2. Hadisin Manası ve Derinliği
Medine, sadece bir şehir değil, imanın, vahyin ve sünnetin merkezidir. Resûlullah’ın (sav) hicret ettiği, İslam toplumunun ilk inşa edildiği yerdir.
Hadis, bize şunu söyler: İman zayıflasa da tamamen yok olmayacak, Medine gibi korunaklı alanlarda muhafaza edilecek.
Aynı zamanda bu, ehli sünnet inancının ve Peygamber mirasının korunacağı yerlere işaret eder.
3. Günümüzle Bağlantısı
a) Fitnelerin Globalleşmesi
İnançsızlık, sekülerizm, materyalizm gibi cereyanlar internetle dünyanın dört bir yanına yayılıyor. Birçok kişi, özellikle gençler, imanı sorgular hale geliyor.
Bu karmaşa içinde insanlar ruhi bir sığınak arıyor. Kalpler, bilinçli ya da bilinçsiz, “imanî korunaklara” yöneliyor.
b) Manevî Medineler Oluşuyor
Fizikî Medine hâlâ mukaddes bir merkezdir ama manevî Medineler de oluşuyor:
Risale-i Nur medreseleri,
Sadık alimler ve ilim halkaları,
İman-kur’an hizmeti veren platformlar,
Hakkı ve hikmeti savunan yayınlar…
Bu alanlar, bugünün Medineleri gibidir.
c) Mekân değil, Mana Öne Çıkıyor
Medine coğrafi olarak bir şehir olsa da, hadisin maksadı sadece mekân değil; “imanın korunduğu her yer” Medine hükmündedir.

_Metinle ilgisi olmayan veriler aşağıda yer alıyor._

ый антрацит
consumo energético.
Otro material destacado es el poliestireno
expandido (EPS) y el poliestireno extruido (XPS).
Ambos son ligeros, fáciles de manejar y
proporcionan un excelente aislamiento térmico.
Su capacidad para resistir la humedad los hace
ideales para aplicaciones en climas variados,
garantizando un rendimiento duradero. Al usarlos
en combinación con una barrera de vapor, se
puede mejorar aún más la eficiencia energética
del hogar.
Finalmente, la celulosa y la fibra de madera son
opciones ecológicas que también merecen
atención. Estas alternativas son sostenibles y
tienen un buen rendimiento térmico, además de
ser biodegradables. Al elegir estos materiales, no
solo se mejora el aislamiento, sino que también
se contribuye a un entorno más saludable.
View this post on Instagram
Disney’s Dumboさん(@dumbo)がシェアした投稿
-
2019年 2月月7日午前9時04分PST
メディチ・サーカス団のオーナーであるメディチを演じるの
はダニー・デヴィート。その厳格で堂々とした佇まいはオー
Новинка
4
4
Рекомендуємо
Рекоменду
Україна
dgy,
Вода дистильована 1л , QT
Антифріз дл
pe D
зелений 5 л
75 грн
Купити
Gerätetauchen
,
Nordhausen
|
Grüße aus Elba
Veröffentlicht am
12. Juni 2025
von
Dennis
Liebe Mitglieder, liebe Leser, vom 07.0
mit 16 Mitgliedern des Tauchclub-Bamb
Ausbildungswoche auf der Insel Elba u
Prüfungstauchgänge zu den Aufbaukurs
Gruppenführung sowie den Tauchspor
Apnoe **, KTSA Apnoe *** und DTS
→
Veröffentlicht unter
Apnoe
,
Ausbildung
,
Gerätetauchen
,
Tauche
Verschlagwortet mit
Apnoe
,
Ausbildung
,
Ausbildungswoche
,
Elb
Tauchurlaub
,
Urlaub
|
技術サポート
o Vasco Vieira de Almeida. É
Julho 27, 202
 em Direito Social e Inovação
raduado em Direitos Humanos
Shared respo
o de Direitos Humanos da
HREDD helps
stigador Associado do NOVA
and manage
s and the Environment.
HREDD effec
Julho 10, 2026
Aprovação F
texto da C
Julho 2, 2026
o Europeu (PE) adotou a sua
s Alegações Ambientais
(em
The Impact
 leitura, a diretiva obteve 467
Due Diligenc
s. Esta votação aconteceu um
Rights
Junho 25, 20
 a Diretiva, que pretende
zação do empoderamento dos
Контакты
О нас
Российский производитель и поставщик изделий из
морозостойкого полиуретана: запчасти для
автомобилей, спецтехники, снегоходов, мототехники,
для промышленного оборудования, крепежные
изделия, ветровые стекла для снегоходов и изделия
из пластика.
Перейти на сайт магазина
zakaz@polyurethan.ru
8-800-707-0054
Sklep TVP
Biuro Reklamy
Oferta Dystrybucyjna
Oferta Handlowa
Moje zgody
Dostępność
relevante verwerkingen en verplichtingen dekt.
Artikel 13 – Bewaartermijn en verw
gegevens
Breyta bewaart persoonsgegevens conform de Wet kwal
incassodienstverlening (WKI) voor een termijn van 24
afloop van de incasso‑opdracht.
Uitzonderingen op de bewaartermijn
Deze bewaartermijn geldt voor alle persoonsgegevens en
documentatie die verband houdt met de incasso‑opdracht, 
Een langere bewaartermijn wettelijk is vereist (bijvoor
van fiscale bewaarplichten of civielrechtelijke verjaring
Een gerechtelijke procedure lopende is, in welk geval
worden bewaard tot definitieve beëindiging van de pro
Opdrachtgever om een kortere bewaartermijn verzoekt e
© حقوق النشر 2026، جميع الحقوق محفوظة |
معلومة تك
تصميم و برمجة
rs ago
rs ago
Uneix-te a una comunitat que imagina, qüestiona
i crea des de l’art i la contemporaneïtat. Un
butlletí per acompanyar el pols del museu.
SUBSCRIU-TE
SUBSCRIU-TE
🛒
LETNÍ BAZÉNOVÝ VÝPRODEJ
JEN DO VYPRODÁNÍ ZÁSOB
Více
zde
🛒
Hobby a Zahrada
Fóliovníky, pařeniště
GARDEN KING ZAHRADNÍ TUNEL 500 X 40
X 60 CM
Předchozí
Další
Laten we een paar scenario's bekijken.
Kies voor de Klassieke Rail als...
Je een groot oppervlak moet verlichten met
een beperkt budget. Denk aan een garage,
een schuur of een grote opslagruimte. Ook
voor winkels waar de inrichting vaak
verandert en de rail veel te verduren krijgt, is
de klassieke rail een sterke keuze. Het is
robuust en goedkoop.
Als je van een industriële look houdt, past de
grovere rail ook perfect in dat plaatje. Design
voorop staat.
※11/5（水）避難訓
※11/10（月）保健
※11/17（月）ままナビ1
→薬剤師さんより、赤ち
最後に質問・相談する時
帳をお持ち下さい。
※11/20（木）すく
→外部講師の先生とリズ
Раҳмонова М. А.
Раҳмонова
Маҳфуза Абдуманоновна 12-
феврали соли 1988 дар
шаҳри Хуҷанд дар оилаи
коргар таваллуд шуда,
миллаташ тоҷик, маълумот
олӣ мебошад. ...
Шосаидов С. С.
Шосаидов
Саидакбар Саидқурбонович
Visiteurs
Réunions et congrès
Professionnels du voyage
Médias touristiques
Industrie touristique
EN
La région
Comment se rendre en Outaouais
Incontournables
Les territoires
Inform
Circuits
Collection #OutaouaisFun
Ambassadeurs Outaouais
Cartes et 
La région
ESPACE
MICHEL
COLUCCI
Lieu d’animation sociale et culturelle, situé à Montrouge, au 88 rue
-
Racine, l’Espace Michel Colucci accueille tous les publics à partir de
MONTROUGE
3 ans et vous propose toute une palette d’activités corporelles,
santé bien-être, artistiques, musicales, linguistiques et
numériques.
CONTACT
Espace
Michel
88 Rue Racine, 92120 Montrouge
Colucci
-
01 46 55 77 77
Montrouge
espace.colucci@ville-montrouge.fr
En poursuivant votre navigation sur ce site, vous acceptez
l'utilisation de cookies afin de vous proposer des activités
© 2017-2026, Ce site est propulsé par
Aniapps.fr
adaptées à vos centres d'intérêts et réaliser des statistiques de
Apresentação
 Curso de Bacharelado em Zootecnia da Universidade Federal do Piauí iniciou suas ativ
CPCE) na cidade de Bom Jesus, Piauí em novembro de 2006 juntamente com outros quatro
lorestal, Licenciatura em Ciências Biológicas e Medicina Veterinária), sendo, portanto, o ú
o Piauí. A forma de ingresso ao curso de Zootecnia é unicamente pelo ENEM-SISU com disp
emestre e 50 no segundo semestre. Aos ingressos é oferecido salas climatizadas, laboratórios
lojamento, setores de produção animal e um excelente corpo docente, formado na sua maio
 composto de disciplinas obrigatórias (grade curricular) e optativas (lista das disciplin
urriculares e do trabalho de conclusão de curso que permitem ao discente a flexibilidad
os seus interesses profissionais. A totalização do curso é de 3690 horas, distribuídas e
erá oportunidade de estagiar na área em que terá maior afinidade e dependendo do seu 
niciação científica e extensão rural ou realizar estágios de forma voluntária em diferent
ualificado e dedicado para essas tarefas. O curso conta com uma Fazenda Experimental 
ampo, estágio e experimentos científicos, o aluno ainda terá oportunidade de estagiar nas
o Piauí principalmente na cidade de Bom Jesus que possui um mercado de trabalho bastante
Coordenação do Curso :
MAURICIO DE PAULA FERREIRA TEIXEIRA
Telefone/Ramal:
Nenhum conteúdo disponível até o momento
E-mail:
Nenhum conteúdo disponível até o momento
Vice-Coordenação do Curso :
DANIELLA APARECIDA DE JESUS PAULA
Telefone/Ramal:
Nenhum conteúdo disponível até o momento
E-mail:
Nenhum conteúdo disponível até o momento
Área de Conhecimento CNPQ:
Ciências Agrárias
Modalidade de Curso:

Bu sebeple gönlünü, fikrini, tebliğini İslam’a tahsis eden kişi veya yapılar da birer “Medine sığınağı” olur.
4. Sonuç ve Ders
Bu hadis bize şunu öğretiyor:
> Fitne ve sapkınlıklar ne kadar artarsa artsın, Allah imanı tamamen yok ettirmez. İman, kendisine bir sığınak bulur. O da ya Medine’dir, ya da Medine ruhunu taşıyan insan ve topluluklardır.